Here a few photos from the trip.


----------



## scater (Nov 24, 2007)

Great pics, it's a beautiful spot. You're doing camp-cooking right by the way.


----------



## Kahuna (Aug 9, 2010)

salticrak said:


> D.I. love it.shit she looked lumpy out there.Can't wait for dougies whiting pics.


Yep salti, sure is a nice spot. Lumpy......chew you up and spit you out, if you are lucky!! :shock:



scater said:


> Great pics, it's a beautiful spot. You're doing camp-cooking right by the way.


We didn't suffer Sam, "gourmeted it up" a bit ;-)


----------



## Couta101 (May 22, 2009)

Hey Justin, good to meet you boys up there. Don't let anyone call you boys pussies, toowoomba to DI knowing the weather was not the best and you still came.

Actually even though we didn't get to fish it was stil great to just be there. Hope the weather plays nice next time you decide to drive all that way.

I'll do a report tomorrow, especially about Salti's spot and how it really only produces undersized whiting and the like.....sprockets spot however.....


----------



## kayakone (Dec 7, 2010)

Couta101 said:


> Hey Justin, good to meet you boys up there. Don't let anyone call you boys pussies, toowoomba to DI knowing the weather was not the best and you still came.
> 
> Actually even though we didn't get to fish it was stil great to just be there. Hope the weather plays nice next time you decide to drive all that way.
> 
> I'll do a report tomorrow, especially about Salti's spot and how it really only produces undersized whiting and the like.....sprockets spot however.....


 :lol: :lol:

Good on ya Justin. Big effort. See you next weekend? viewtopic.php?f=17&t=66466


----------



## Kahuna (Aug 9, 2010)

Lazybugger said:


> Nice report ya freshwater turned sandy bastard.

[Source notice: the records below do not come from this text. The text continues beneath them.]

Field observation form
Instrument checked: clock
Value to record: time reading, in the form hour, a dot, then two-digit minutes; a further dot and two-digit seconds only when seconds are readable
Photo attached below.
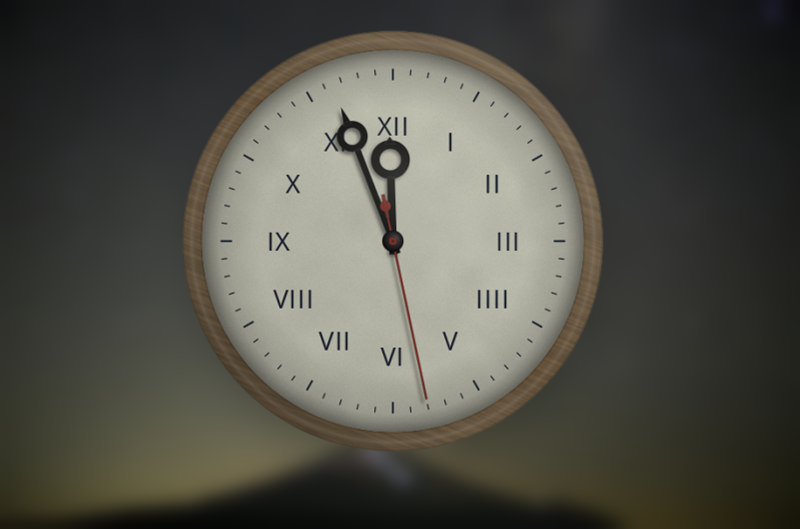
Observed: 11.56.28
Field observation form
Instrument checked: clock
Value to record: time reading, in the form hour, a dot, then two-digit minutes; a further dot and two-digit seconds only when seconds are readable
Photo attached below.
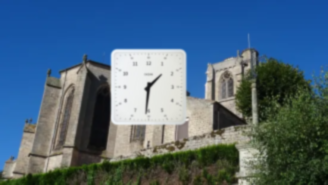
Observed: 1.31
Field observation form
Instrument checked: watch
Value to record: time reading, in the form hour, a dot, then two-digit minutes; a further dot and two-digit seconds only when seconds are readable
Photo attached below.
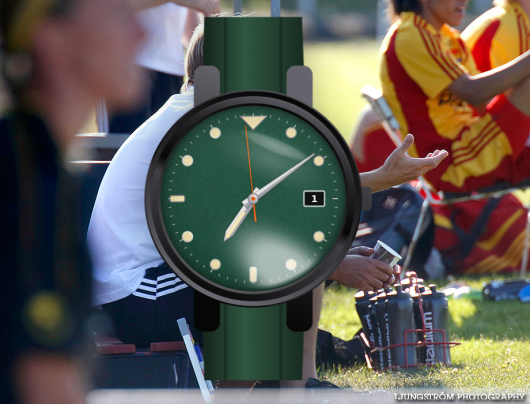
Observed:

Hey Scott. Still getting the sand out, just hope I haven't come down with a case of salticrak. That would be a bastard :lol:


----------



## Barrabundy (Sep 29, 2008)

theyakshed.com


----------



## BIGKEV (Aug 18, 2007)

Many surfers up there? I see one trudging out along the point in one of your photos.


----------



## kayakone (Dec 7, 2010)

BIGKEV said:


> Many surfers up there? I see one trudging out along the point in one of your photos.


That's a fair size swell getting in around the point. When conditions are right it reputedly has the longest ride in OZ. I've surfed there only once at about three foot for a 300 m long ride, but some mates have cracked it at 6 - 8' for a kilometre ride. They used 4 WD's to ferry the riders back to the rocks.

Was it too big to launch the yaks there Justin, and/or too windy?


----------



## Kahuna (Aug 9, 2010)

Thanks for the birthday wishes Brad and Con. Yeah Con, bit of a change of scenery for me.



BIGKEV said:


> Many surfers up there? I see one trudging out along the point in one of your photos.


Yes Kev, plenty of surfers enjoying the barrels on the northern side of the point.





















kayakone said:


> Was it too big to launch the yaks there Justin, and/or too windy?


We thought it was too big Trev. We probably could have snuck out through a lull, but coming back would not have been pretty, especially in the Outbacks. The wind was a bit much too. We would have needed to catch a lift back from Rainbow.


----------



## Sprocket (Nov 19, 2008)

Good on you boys. I couldn't stay away either, Drove up for a look on Sunday arv without the yak and caught a good feed of dart and a nice bream from you know where ;-)


----------



## Sprocket (Nov 19, 2008)

salticrak said:


> oh, do tell.


 :lol: :lol: :lol: Hook Line and sinker :twisted:


----------